In the sub-$100 segment, I'm sure cards with the Intel name on it would sell like hotcakes. That's why I said the availability of Xe LP at a low price might be a condition for AIB participation. Once we get into the budget-gaming segment though, consumers are far more discerning. They want assurance that games will actually work with the card. The enthusiast segment is tougher still. Most consumers here have previously owned and are using an Nvidia or AMD product. An Xe HPG halo product is bound to move very slowly. Without volume, of course, price is not much of a lever.

The situation would be different if Intel releases something that crushes the RTX 3090. Bragging right is worth a lot to people in this day and age. That seems extremely unlikely at this point.
 
When did they price fix? Having Intel compete is nice though.

https://www.tomshardware.com/news/n...e fixing of GPU processors and graphics cards.

I would have to look at where this went but it was enough to get a case started.

Ironically, in the emails they also stated Intel would never release a dGPU.

Well back in 2006 intel had quite a few consecutive quarters of decline and AMD was still doing very well financially because they hadn't bought ATI yet so intel had to be aggressive.
Now there is nothing that forces intel's hand,they are going to sell any quantity they want to laptop/portable and server/compute is what these were designed for in the first place so it's going to sell well there as well.

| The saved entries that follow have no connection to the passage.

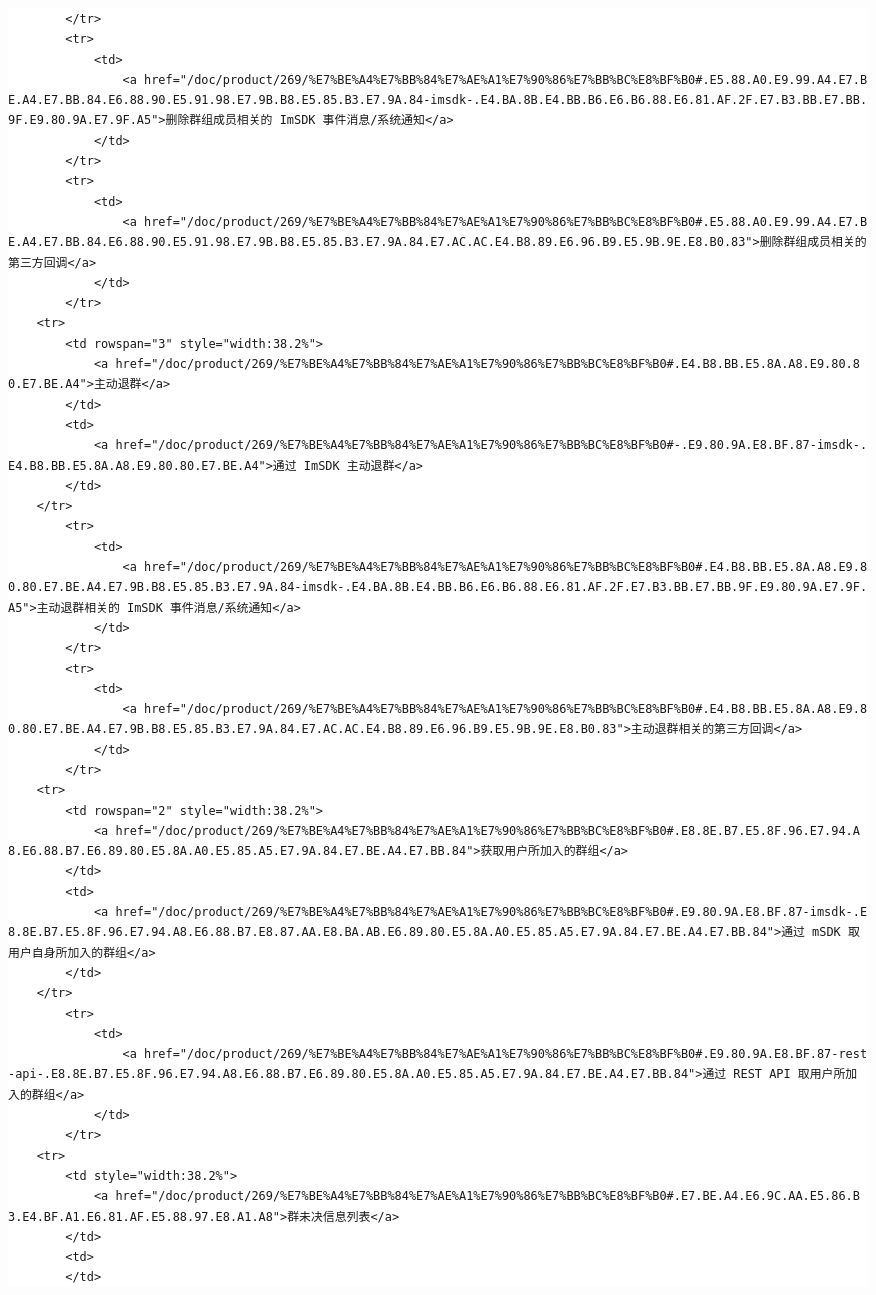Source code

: 			</tr>
			<tr>
				<td>
					<a href="/doc/product/269/%E7%BE%A4%E7%BB%84%E7%AE%A1%E7%90%86%E7%BB%BC%E8%BF%B0#.E5.88.A0.E9.99.A4.E7.BE.A4.E7.BB.84.E6.88.90.E5.91.98.E7.9B.B8.E5.85.B3.E7.9A.84-imsdk-.E4.BA.8B.E4.BB.B6.E6.B6.88.E6.81.AF.2F.E7.B3.BB.E7.BB.9F.E9.80.9A.E7.9F.A5">删除群组成员相关的 ImSDK 事件消息/系统通知</a>
				</td>
			</tr>
			<tr>
				<td>
					<a href="/doc/product/269/%E7%BE%A4%E7%BB%84%E7%AE%A1%E7%90%86%E7%BB%BC%E8%BF%B0#.E5.88.A0.E9.99.A4.E7.BE.A4.E7.BB.84.E6.88.90.E5.91.98.E7.9B.B8.E5.85.B3.E7.9A.84.E7.AC.AC.E4.B8.89.E6.96.B9.E5.9B.9E.E8.B0.83">删除群组成员相关的第三方回调</a>
				</td>
			</tr>
		<tr>
			<td rowspan="3" style="width:38.2%">
				<a href="/doc/product/269/%E7%BE%A4%E7%BB%84%E7%AE%A1%E7%90%86%E7%BB%BC%E8%BF%B0#.E4.B8.BB.E5.8A.A8.E9.80.80.E7.BE.A4">主动退群</a>
			</td>
			<td>
				<a href="/doc/product/269/%E7%BE%A4%E7%BB%84%E7%AE%A1%E7%90%86%E7%BB%BC%E8%BF%B0#-.E9.80.9A.E8.BF.87-imsdk-.E4.B8.BB.E5.8A.A8.E9.80.80.E7.BE.A4">通过 ImSDK 主动退群</a>
			</td>
		</tr>
			<tr>
				<td>
					<a href="/doc/product/269/%E7%BE%A4%E7%BB%84%E7%AE%A1%E7%90%86%E7%BB%BC%E8%BF%B0#.E4.B8.BB.E5.8A.A8.E9.80.80.E7.BE.A4.E7.9B.B8.E5.85.B3.E7.9A.84-imsdk-.E4.BA.8B.E4.BB.B6.E6.B6.88.E6.81.AF.2F.E7.B3.BB.E7.BB.9F.E9.80.9A.E7.9F.A5">主动退群相关的 ImSDK 事件消息/系统通知</a>
				</td>
			</tr>
			<tr>
				<td>
					<a href="/doc/product/269/%E7%BE%A4%E7%BB%84%E7%AE%A1%E7%90%86%E7%BB%BC%E8%BF%B0#.E4.B8.BB.E5.8A.A8.E9.80.80.E7.BE.A4.E7.9B.B8.E5.85.B3.E7.9A.84.E7.AC.AC.E4.B8.89.E6.96.B9.E5.9B.9E.E8.B0.83">主动退群相关的第三方回调</a>
				</td>
			</tr>
		<tr>
			<td rowspan="2" style="width:38.2%">
				<a href="/doc/product/269/%E7%BE%A4%E7%BB%84%E7%AE%A1%E7%90%86%E7%BB%BC%E8%BF%B0#.E8.8E.B7.E5.8F.96.E7.94.A8.E6.88.B7.E6.89.80.E5.8A.A0.E5.85.A5.E7.9A.84.E7.BE.A4.E7.BB.84">获取用户所加入的群组</a>
			</td>
			<td>
				<a href="/doc/product/269/%E7%BE%A4%E7%BB%84%E7%AE%A1%E7%90%86%E7%BB%BC%E8%BF%B0#.E9.80.9A.E8.BF.87-imsdk-.E8.8E.B7.E5.8F.96.E7.94.A8.E6.88.B7.E8.87.AA.E8.BA.AB.E6.89.80.E5.8A.A0.E5.85.A5.E7.9A.84.E7.BE.A4.E7.BB.84">通过 mSDK 取用户自身所加入的群组</a>
			</td>
		</tr>
			<tr>
				<td>
					<a href="/doc/product/269/%E7%BE%A4%E7%BB%84%E7%AE%A1%E7%90%86%E7%BB%BC%E8%BF%B0#.E9.80.9A.E8.BF.87-rest-api-.E8.8E.B7.E5.8F.96.E7.94.A8.E6.88.B7.E6.89.80.E5.8A.A0.E5.85.A5.E7.9A.84.E7.BE.A4.E7.BB.84">通过 REST API 取用户所加入的群组</a>
				</td>
			</tr>
		<tr>
			<td style="width:38.2%">
				<a href="/doc/product/269/%E7%BE%A4%E7%BB%84%E7%AE%A1%E7%90%86%E7%BB%BC%E8%BF%B0#.E7.BE.A4.E6.9C.AA.E5.86.B3.E4.BF.A1.E6.81.AF.E5.88.97.E8.A1.A8">群未决信息列表</a>
			</td>
			<td>
			</td>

With the current situation it would only hurt intel if they sell out of gaming GPUs and then can't make any more because their fab space is filled out already,it's better for them to make them out to be premium things with high price just to show what they can do and whenever they can make them in bulk they can lower prices.

AMD was doing well but also had capacity issues with OEM and vendor channels. Some smaller OEMs and vendors also got looked over for larger ones when K8 was doing well. But a lot of this came from HPC and server markets as AMD was vastly more competitive during that period than K10 or Bulldozer, hell they dropped out of that market until Zen leaving Intel with the whole market to cash in on.

I honestly think intel will do whatever they can. I think they plan to hit the entire market and will still market it as their all in one solution. I am interested to see if they have figured out a way to use a iGPU with their dGPU. That would be quite an advantage if the extra cores on a desktop CPU can be used with a dGPU to offload some work. Mainly against nVidia as AMD would probably come up with a similar solution.

They haven't really released a single GPU of this new lineup... yet. I'll believe performance numbers once the hardware is actually on the market.

No but any performance numbers from Tiger Lake should give us an idea. Not an exact idea but enough to extrapolate and increase based on moving to GDDR6X. And that should be early September for that.

However with the rumors of the RTX 3090 I think Intel wont quite be in the realm of taking names.